Task instructions — A complete response lists each line of the data below that includes the word "linejoin".

Exercise inputs —
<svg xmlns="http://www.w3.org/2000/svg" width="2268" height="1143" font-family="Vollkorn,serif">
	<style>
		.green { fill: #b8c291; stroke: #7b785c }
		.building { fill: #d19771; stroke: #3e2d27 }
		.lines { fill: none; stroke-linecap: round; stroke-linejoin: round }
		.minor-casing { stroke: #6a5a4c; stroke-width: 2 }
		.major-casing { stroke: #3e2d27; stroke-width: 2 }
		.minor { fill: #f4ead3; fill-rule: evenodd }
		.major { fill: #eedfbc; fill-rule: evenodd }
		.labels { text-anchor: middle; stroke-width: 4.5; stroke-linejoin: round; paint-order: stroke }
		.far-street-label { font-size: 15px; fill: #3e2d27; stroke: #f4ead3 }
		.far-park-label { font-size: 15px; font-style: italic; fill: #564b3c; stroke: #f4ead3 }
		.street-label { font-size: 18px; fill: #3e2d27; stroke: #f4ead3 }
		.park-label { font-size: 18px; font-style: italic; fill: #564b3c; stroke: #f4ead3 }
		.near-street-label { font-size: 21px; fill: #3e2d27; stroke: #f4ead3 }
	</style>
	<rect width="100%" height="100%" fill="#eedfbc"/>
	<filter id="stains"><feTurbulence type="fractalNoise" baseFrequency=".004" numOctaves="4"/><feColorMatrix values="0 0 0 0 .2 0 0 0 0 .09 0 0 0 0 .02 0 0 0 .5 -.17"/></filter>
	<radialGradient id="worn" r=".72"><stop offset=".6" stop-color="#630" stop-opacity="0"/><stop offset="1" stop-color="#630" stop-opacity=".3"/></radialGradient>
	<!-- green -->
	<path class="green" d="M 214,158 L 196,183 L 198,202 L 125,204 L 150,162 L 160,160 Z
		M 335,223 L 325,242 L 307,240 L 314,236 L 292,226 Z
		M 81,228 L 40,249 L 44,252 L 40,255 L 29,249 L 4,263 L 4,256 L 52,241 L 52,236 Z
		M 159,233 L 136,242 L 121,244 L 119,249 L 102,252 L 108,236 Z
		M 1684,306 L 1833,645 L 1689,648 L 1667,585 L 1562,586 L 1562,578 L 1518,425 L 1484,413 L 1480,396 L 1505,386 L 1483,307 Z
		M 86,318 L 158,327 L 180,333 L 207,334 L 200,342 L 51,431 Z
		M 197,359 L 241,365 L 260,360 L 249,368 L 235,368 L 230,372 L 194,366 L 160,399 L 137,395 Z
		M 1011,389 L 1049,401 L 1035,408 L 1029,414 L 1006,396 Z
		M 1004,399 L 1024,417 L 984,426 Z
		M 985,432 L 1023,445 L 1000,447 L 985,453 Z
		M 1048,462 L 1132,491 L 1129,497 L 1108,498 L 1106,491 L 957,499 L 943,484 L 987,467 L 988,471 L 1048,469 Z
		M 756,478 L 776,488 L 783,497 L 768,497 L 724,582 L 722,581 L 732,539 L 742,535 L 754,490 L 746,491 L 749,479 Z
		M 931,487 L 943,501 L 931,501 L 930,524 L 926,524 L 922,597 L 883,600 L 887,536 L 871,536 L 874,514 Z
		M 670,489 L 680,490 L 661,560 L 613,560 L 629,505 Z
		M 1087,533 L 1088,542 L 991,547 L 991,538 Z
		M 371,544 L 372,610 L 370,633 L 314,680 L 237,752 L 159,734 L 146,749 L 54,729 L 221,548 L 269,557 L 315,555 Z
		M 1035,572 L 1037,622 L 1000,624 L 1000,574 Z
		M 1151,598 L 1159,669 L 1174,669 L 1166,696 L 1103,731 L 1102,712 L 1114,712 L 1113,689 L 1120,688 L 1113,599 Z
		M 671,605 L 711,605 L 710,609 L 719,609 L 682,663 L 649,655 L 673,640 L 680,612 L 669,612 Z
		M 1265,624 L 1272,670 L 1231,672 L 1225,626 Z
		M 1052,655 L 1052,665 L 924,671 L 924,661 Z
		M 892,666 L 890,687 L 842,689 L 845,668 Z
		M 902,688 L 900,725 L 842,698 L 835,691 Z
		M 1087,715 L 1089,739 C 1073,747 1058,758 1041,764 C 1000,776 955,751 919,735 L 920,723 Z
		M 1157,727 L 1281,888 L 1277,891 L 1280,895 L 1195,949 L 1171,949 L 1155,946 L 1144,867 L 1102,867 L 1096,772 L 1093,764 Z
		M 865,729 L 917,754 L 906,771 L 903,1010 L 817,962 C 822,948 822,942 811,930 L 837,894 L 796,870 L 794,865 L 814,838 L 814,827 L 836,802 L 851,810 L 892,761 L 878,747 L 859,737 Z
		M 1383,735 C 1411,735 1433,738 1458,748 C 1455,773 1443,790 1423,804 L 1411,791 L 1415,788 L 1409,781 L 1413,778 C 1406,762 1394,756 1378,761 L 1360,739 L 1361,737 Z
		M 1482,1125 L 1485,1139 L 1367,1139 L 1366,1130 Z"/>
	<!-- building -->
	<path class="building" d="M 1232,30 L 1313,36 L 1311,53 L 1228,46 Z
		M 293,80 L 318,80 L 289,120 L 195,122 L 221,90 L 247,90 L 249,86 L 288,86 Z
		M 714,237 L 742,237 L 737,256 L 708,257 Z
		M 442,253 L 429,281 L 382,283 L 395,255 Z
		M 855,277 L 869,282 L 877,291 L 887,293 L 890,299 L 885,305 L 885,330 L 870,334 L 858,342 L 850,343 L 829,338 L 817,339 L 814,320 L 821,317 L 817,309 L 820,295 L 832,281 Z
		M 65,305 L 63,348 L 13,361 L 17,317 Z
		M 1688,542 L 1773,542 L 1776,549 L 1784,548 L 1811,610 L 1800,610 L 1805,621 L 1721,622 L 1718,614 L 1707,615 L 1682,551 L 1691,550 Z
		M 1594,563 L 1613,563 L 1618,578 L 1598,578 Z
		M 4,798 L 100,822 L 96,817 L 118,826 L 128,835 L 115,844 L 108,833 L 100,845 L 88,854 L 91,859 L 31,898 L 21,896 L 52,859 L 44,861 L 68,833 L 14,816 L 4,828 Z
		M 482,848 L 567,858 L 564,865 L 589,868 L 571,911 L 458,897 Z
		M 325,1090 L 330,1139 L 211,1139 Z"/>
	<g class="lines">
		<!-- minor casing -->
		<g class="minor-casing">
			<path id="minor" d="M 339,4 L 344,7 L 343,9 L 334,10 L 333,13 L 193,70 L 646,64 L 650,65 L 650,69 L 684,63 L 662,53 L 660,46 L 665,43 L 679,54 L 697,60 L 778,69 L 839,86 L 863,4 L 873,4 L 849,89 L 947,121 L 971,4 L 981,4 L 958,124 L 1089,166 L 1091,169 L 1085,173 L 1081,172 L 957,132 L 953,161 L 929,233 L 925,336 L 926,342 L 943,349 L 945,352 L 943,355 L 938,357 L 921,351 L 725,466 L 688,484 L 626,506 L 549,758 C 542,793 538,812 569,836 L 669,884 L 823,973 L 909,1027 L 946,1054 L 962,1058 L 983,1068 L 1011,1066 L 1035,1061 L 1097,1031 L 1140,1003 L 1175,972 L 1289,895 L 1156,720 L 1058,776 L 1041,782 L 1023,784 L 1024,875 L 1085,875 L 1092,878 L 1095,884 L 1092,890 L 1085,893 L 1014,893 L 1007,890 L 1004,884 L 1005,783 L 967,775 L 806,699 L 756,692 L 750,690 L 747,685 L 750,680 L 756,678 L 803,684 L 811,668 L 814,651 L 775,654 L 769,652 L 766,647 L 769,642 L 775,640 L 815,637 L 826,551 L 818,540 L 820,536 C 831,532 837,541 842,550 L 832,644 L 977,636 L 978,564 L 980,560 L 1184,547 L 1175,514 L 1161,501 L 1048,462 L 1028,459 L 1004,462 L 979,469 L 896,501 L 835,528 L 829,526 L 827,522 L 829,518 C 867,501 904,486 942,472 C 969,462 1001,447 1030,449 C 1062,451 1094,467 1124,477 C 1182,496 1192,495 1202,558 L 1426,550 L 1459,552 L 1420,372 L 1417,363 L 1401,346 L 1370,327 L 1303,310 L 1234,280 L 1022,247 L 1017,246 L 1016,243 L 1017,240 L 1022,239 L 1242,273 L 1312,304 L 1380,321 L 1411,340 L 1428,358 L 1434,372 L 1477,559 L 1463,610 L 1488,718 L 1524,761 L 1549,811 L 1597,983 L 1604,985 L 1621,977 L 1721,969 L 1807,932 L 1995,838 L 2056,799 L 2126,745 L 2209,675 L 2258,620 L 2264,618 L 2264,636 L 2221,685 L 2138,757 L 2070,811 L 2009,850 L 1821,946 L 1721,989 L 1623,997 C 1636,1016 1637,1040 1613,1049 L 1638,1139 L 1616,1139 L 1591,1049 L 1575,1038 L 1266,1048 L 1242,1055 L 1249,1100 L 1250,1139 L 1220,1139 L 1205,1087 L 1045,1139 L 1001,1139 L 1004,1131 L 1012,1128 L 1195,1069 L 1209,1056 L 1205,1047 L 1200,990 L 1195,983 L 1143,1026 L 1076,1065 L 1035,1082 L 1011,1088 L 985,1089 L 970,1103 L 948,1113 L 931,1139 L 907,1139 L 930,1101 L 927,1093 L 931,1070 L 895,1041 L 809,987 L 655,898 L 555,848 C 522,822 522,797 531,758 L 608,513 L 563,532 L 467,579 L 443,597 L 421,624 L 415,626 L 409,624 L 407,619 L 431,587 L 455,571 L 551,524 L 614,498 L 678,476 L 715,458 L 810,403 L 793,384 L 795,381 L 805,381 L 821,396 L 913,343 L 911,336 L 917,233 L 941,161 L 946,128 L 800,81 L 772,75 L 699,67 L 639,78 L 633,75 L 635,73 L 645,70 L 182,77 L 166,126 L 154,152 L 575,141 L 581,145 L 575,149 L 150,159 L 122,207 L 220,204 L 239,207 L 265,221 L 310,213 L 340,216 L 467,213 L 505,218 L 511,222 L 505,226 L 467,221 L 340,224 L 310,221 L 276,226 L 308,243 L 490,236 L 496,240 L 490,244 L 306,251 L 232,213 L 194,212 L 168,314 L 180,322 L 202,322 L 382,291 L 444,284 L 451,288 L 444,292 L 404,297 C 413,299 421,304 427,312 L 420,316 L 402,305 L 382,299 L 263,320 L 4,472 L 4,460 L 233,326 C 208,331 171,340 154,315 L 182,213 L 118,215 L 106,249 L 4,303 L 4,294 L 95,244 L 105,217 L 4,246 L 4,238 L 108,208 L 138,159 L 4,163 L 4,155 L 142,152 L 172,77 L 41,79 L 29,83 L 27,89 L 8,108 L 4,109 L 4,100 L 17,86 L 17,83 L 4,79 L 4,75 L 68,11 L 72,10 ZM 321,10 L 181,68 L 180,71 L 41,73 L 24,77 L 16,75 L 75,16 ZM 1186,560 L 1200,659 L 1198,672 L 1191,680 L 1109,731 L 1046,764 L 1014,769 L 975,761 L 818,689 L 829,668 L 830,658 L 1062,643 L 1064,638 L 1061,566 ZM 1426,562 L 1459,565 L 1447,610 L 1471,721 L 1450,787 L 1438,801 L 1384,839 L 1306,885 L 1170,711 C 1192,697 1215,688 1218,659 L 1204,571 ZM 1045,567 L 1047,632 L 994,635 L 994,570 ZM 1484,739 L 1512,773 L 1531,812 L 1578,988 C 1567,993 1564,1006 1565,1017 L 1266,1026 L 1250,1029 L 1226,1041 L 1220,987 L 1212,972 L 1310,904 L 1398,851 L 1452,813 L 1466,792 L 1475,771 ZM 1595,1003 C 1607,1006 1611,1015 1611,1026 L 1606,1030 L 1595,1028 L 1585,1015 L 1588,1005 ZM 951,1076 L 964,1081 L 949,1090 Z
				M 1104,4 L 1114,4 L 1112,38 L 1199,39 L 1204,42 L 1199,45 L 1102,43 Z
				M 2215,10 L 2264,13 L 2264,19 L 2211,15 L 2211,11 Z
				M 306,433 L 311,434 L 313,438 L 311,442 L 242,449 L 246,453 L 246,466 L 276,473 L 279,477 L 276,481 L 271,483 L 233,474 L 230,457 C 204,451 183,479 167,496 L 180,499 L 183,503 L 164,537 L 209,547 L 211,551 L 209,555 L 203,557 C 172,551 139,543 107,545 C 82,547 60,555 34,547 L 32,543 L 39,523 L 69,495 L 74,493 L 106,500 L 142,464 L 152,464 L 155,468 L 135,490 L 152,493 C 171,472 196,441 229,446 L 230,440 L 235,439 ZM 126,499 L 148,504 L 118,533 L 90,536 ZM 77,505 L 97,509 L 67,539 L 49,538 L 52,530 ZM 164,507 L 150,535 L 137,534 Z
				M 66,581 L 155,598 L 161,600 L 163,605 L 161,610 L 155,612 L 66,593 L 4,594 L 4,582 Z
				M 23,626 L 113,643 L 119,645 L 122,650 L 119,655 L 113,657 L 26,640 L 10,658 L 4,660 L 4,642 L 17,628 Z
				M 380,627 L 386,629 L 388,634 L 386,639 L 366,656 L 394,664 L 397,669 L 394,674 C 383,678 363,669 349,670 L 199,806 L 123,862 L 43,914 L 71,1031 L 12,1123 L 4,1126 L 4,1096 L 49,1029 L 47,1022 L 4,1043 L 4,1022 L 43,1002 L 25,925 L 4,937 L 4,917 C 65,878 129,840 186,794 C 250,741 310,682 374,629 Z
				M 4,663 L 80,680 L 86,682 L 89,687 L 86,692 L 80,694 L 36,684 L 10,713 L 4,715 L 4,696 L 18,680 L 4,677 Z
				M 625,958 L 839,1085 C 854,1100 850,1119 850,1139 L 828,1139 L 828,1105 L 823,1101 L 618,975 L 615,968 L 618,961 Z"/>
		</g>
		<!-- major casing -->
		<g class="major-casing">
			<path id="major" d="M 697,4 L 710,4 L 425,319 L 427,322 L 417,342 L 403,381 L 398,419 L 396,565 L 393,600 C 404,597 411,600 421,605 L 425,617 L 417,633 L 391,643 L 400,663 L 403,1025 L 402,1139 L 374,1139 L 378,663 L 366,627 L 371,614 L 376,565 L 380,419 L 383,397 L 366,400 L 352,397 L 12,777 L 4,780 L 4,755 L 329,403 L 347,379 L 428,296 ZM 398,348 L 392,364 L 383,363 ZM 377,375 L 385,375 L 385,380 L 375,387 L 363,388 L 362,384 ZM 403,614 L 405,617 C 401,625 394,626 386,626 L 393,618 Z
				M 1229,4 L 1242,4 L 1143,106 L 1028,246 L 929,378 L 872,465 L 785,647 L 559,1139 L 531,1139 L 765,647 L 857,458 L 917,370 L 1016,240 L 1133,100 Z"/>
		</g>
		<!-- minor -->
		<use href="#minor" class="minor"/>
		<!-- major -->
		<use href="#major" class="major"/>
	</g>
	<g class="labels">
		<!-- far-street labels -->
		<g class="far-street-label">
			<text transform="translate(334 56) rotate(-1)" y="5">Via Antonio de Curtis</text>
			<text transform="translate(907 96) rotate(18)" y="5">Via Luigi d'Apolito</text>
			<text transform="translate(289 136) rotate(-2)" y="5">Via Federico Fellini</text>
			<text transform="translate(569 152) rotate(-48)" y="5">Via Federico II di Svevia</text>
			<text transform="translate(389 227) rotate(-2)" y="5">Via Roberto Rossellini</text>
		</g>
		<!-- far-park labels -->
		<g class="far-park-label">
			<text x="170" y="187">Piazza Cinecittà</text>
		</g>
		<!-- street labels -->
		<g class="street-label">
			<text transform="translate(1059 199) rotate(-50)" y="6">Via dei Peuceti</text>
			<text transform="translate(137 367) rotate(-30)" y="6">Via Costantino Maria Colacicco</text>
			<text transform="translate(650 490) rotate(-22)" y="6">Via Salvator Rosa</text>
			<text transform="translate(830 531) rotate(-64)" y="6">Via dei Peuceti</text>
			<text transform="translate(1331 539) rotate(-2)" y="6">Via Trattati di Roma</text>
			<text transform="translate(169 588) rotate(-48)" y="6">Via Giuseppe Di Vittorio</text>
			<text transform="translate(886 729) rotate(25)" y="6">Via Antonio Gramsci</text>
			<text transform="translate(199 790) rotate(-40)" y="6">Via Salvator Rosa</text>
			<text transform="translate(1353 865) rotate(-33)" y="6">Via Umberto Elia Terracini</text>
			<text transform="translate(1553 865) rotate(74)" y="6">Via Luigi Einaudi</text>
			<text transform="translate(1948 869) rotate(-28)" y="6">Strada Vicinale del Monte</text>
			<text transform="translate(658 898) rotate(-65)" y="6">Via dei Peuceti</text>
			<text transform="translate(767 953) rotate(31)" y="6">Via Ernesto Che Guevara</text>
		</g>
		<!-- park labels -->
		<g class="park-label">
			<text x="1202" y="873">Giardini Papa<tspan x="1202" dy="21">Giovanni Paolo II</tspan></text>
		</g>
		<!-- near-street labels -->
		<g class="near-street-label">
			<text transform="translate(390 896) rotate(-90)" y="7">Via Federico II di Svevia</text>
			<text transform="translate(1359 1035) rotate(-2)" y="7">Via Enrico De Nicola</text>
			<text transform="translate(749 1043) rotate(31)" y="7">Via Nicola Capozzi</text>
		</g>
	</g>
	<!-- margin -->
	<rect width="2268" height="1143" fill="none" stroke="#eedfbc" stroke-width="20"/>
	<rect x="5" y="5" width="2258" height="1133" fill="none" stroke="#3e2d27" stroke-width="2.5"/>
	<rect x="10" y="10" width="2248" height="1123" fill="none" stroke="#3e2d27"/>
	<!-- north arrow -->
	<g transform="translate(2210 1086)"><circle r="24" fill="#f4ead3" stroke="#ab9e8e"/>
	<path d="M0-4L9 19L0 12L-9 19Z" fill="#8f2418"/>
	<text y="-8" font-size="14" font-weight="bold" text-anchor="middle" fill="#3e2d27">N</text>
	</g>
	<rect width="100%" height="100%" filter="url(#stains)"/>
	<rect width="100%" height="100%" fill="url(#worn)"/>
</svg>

Exercise response —
		.lines { fill: none; stroke-linecap: round; stroke-linejoin: round }
		.labels { text-anchor: middle; stroke-width: 4.5; stroke-linejoin: round; paint-order: stroke }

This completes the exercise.